As Americans nationwide prepare to fork over Uncle Sam’s pound of flesh, 55 percent of respondents questioned in a Gallup poll report that their level of taxation is fair. This is the lowest percentage Gallup has measured since 2001.
The results are based on Gallup’s Economy and Personal Finance poll, conducted April 4-7, and annually since 2001. The recent high in Americans’ perceptions that their taxes were fair, 64%, came in 2003, after President Bush signed tax cuts into law and weeks after the Iraq war began.
Gallup’s history of asking this question stretches back to the 1940s. From 1943 through 1945, during World War II, few Americans complained about their taxes, with an average of 87% of Americans saying their taxes were fair. That dropped down to an average of 61% in 1946, the first year after the war.
Gallup resurrected the question in the late 1990s, when an average 48% said their income taxes were fair, including the historical low of 45% in 1999. Americans’ views of their taxes as fair improved from 51% in 2001 to 58% in 2002, shortly after the Bush administration put into place a round of tax cuts.
Perceptions of income tax fairness, perhaps surprisingly, vary little by household income level.
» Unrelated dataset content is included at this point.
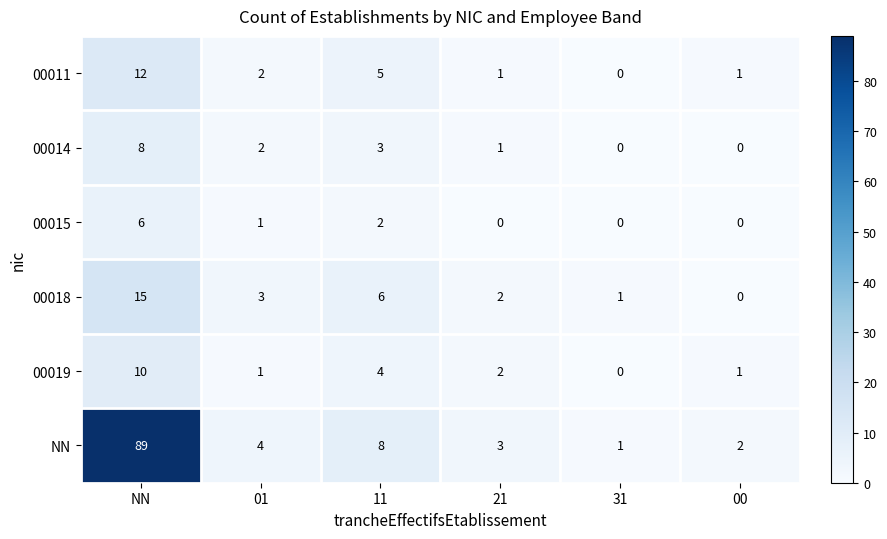

Which category has the highest value in the 00019 series?

NN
Fifty-seven percent of those whose annual household income level is below $75,000 say their taxes are fair, as do 54% of those whose income is $75,000 or above.
While 70 percent of self-identified “liberals” believe their 2012 tax bill was fair, only 45 percent of self-identified conservatives agreed.
The gaps by party and ideology have expanded modestly since President Barack Obama took office. In 2008, the last full year of the Bush administration, 67% of Democrats and 55% of Republicans said their taxes were fair, a gap of 12 percentage points, compared with 17 points today. In 2003, the recent high point in Americans’ belief that they pay fair taxes, there were essentially no party differences (66% among Democrats, 62% among Republicans).
Thus, the decline in Americans’ belief that their taxes are fair is due mostly to Republicans’ changing views. Taxes have been at the forefront of much of the debate over economic and budgetary policy in recent years, although, in reality, federal income taxes have not changed for most Americans since Obama took office, because the president has preserved the Bush-era income tax cuts for all but the highest-income Americans.
On a related note, the White House last week released President Barack Obama and First Lady Michelle Obama’s tax returns. According to the White House, the Obamas paid $112,214 in federal income taxes on adjusted gross income of $608,611 — an effective tax rate of 18.4%.
In 2011, the Obamas paid an effective rate of 20.5%.
I wonder how many of the people polled pay little or no taxes!